Additional victims came forward after the case received media publicity; they filed cases in various California cities stating that Guerra had lied to them about being HIV-negative. Some of those cases are still pending. Investigators found 11,000 text messages and videos in which Guerra laughed about lying to sexual partners about his HIV status. "Yay lol. Someone getting poz that day," Guerra texted to a friend. "Poor Sucka." On May 5, 2015, Guerra was sentenced to six months in jail.

Despite pressure to file the case as a felony, which would have carried a term of up to eight years in prison, San Diego District Attorney Bonnie Dumanis had twice declined to do so. At his sentencing hearing, Guerra told Judge Lewis that he had "no remorse" for his actions. He blamed the victim, who he said was "reckless" because they had met on the gay dating site Grindr.
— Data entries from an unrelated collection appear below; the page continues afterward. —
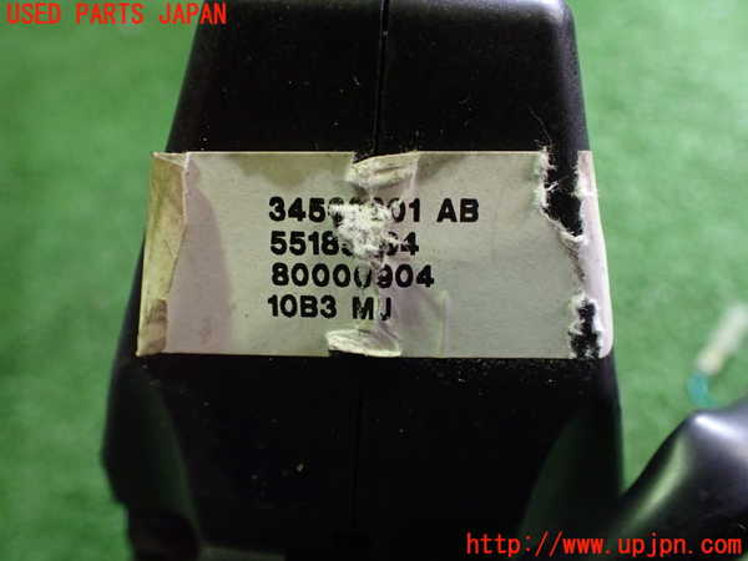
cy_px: 280
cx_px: 374
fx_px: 648
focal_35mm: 30
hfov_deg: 60.0
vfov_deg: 46.8
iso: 800
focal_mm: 5.4
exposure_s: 1/80
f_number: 2.3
Judge Lewis said she would have liked to have given Guerra a harsher sentence, but California statutes prevented her doing so: "I don't think in my 25-plus years in law, I've ever seen somebody be so lacking of insight, blame or responsibility that you have demonstrated," she stated to Guerra before sentencing him to the maximum allowed per California statue, 6 months in jail. San Diego City Attorney Jan Goldsmith said in a statement that the sentence "was inadequate given the damage done to the victim and the danger to the public posed by [Guerra]."